期刊
NEUROSCIENCE
卷 372, 期 -, 页码 27-37出版社
PERGAMON-ELSEVIER SCIENCE LTD
DOI: 10.1016/j.neuroscience.2017.12.053
关键词
autism; cholesterol; 3-hydroxy 3-methylglutaryl Coenzyme A reductase; isoprenoid; rats; valproic acid
资金
- PRIN, MIUR - Italy [2015SHM58M_004]
- CAL Roma Tre University - Italy
- Netherlands Organization for Scientific Research (NWO) Veni [91611052]
- Marie Curie Career Reintegration [PCIG09-GA-2011-293589]
- FIRB Futuro in Ricerca - Italy [RBFR10XKHS_001]
- SAPIENZA University - Italy [C26A15X58E]
Autism spectrum disorders (ASDs) present a wide range of symptoms characterized by altered sociability, compromised communication and stereotypic/repetitive behaviors.
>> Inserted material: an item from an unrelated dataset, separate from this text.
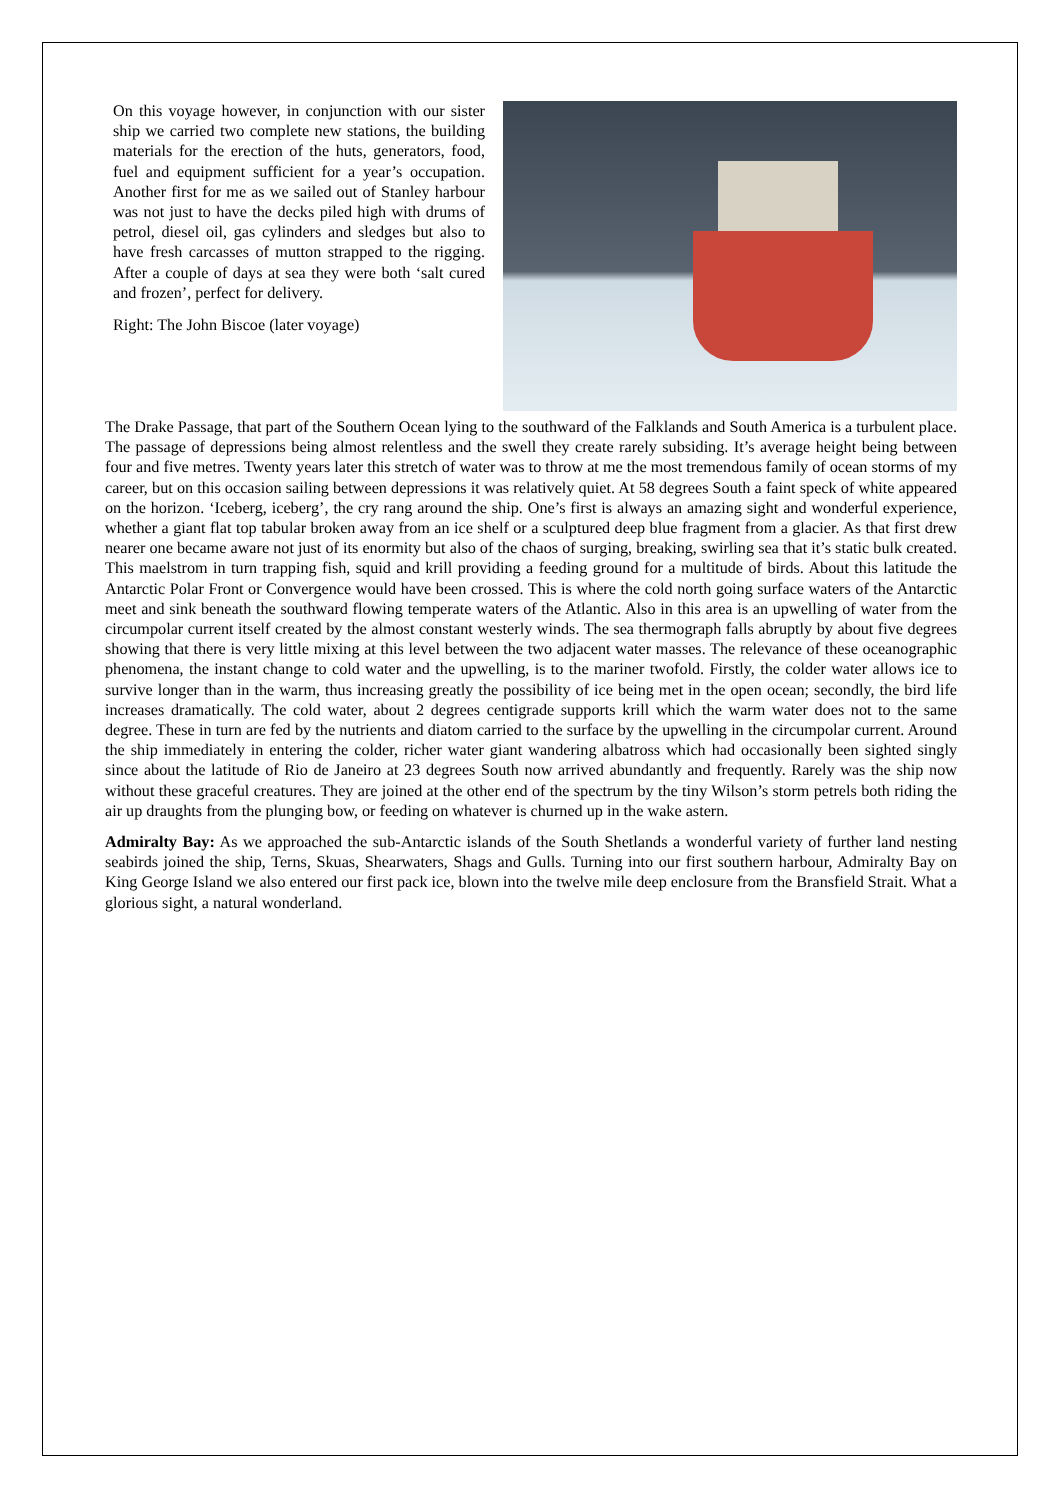On this voyage however, in conjunction with our sister ship we carried two complete new stations, the building materials for the erection of the huts, generators, food, fuel and equipment sufficient for a year’s occupation. Another first for me as we sailed out of Stanley harbour was not just to have the decks piled high with drums of petrol, diesel oil, gas cylinders and sledges but also to have fresh carcasses of mutton strapped to the rigging. After a couple of days at sea they were both ‘salt cured and frozen’, perfect for delivery.
Right: The John Biscoe (later voyage)
The Drake Passage, that part of the Southern Ocean lying to the southward of the Falklands and South America is a turbulent place. The passage of depressions being almost relentless and the swell they create rarely subsiding. It’s average height being between four and five metres. Twenty years later this stretch of water was to throw at me the most tremendous family of ocean storms of my career, but on this occasion sailing between depressions it was relatively quiet. At 58 degrees South a faint speck of white appeared on the horizon. ‘Iceberg, iceberg’, the cry rang around the ship. One’s first is always an amazing sight and wonderful experience, whether a giant flat top tabular broken away from an ice shelf or a sculptured deep blue fragment from a glacier. As that first drew nearer one became aware not just of its enormity but also of the chaos of surging, breaking, swirling sea that it’s static bulk created. This maelstrom in turn trapping fish, squid and krill providing a feeding ground for a multitude of birds. About this latitude the Antarctic Polar Front or Convergence would have been crossed. This is where the cold north going surface waters of the Antarctic meet and sink beneath the southward flowing temperate waters of the Atlantic. Also in this area is an upwelling of water from the circumpolar current itself created by the almost constant westerly winds. The sea thermograph falls abruptly by about five degrees showing that there is very little mixing at this level between the two adjacent water masses. The relevance of these oceanographic phenomena, the instant change to cold water and the upwelling, is to the mariner twofold. Firstly, the colder water allows ice to survive longer than in the warm, thus increasing greatly the possibility of ice being met in the open ocean; secondly, the bird life increases dramatically. The cold water, about 2 degrees centigrade supports krill which the warm water does not to the same degree. These in turn are fed by the nutrients and diatom carried to the surface by the upwelling in the circumpolar current. Around the ship immediately in entering the colder, richer water giant wandering albatross which had occasionally been sighted singly since about the latitude of Rio de Janeiro at 23 degrees South now arrived abundantly and frequently. Rarely was the ship now without these graceful creatures. They are joined at the other end of the spectrum by the tiny Wilson’s storm petrels both riding the air up draughts from the plunging bow, or feeding on whatever is churned up in the wake astern.
Admiralty Bay: As we approached the sub-Antarctic islands of the South Shetlands a wonderful variety of further land nesting seabirds joined the ship, Terns, Skuas, Shearwaters, Shags and Gulls. Turning into our first southern harbour, Admiralty Bay on King George Island we also entered our first pack ice, blown into the twelve mile deep enclosure from the Bransfield Strait. What a glorious sight, a natural wonderland.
These symptoms are caused by developmental changes, but the mechanisms remain largely unknown. Some lines of evidence suggest an impairment of the cholesterol/isoprenoid metabolism in the brain as a possible cause, but systematic analyses in rodent models of ASDs are lacking. Prenatal exposure to the antiepileptic drug valproate (VPA) is a risk factor for ASDs in humans and generates a well-established model for the disease in rodents. Here, we studied cholesterol/isoprenoid metabolism in different brain areas of infant, adolescent and adult rats prenatally exposed to VPA. VPA-treated rats present autistic-like symptoms, they show changes in cholesterol/isoprenoid homeostasis in some brain areas, a decreased number of oligodendrocytes and impaired myelination in the hippocampus. Together, our data suggest a relation between brain cholesterol/isoprenoid homeostasis and ASDs. (C) 2018 IBRO. Published by Elsevier Ltd. All rights reserved.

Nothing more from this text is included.